Is AI a Threat to Creative Industries?
While AI art poses risks to creative fields, it is not alone.
Earlier this year Google revealed an AI that can generate music in any genre from text prompts. The written word is at risk too. Copywriters create some of history’s most iconic phrases and the top earners make good money. Clients like BMW and Samsung give Blue Focus high-profile campaigns to work on. As a former copywriter, I tested an AI (ChatGPT) and results were lackluster and generic but worrying is how AI improves constantly.
Copywriters halt spending on human contractors.
A Blue Focus memo read, “To embrace AI content, we halt third-party copywriters and designers.” Worryingly, Blue Focus shares rose 19% after ceasing human contractors.

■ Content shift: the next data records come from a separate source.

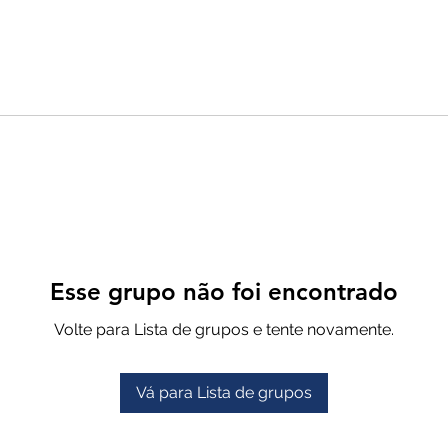
Esse grupo não foi encontrado
Volte para Lista de grupos e tente novamente.
Vá para Lista de grupos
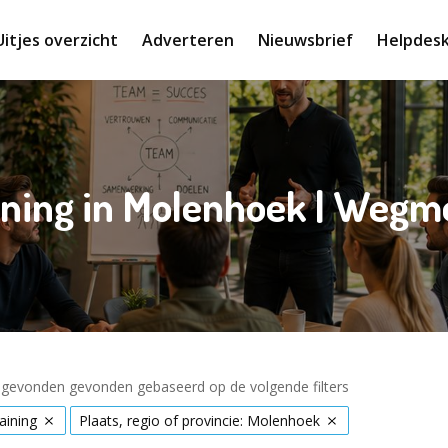
Uitjes overzicht
Adverteren
Nieuwsbrief
Helpdes
ning in Molenhoek | Weg
s gevonden gevonden gebaseerd op de volgende filters
aining
Plaats, regio of provincie: Molenhoek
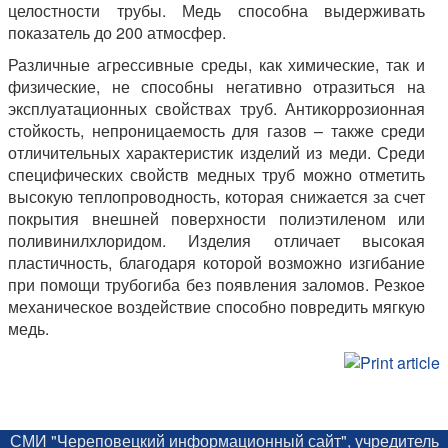
целостности трубы. Медь способна выдерживать
показатель до 200 атмосфер.
Различные агрессивные среды, как химические, так и
физические, не способны негативно отразиться на
эксплуатационных свойствах труб. Антикоррозионная
стойкость, непроницаемость для газов – также среди
отличительных характеристик изделий из меди. Среди
специфических свойств медных труб можно отметить
высокую теплопроводность, которая снижается за счет
покрытия внешней поверхности полиэтиленом или
поливинилхлоридом. Изделия отличает высокая
пластичность, благодаря которой возможно изгибание
при помощи трубогиба без появления заломов. Резкое
механическое воздействие способно повредить мягкую
медь.
СМИ "Череповецкий информационный сайт", учредитель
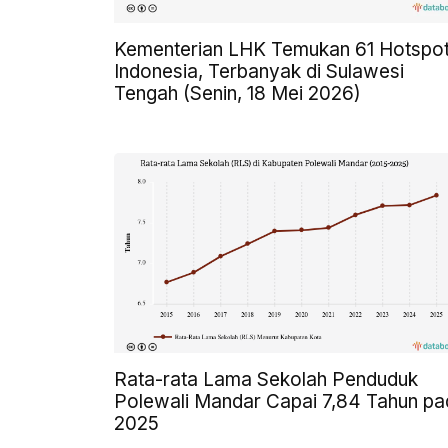
Kementerian LHK Temukan 61 Hotspot
Indonesia, Terbanyak di Sulawesi
Tengah (Senin, 18 Mei 2026)
Rata-rata Lama Sekolah Penduduk
Polewali Mandar Capai 7,84 Tahun pa
2025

New jobs emerge but concern remains.
“Prompt engineers” earn high pay while some sites sell original AI prompts like eBay. Future artists and writers may need coding/programming skills. At least tech journalists are always needed.
The threat of AI replacements particularly troublesome.
At a time when many struggle financially, the threat of AI like ChatGPT replacing them is scary. While AI takes some undesirable jobs, no one wants livelihoods lost. Chinese giant Blue Focus disagrees, valuing $3bn. It asked Alibaba and Baidu, with Tongyi Qianwen and Ernie models, to replace writers.
- Blue Focus halted third-party writers and designers to “embrace AI content.”
- Shares rose 19% after ceasing human contractors, worrying design/copywriting industries.
- AI generates music, articles, and art, raising questions around fair use, merit, and plagiarism.
- “Prompt engineers” and selling AI prompts could create new jobs but coding/programming skills may be needed.
- Tech journalists are always needed but many struggle financially, threatened by AI replacements like ChatGPT.
- While AI takes undesirable jobs, livelihoods lost is scary; Blue Focus disagreed, valuing $3bn. It asked Alibaba and Baidu’s AI models to replace writers.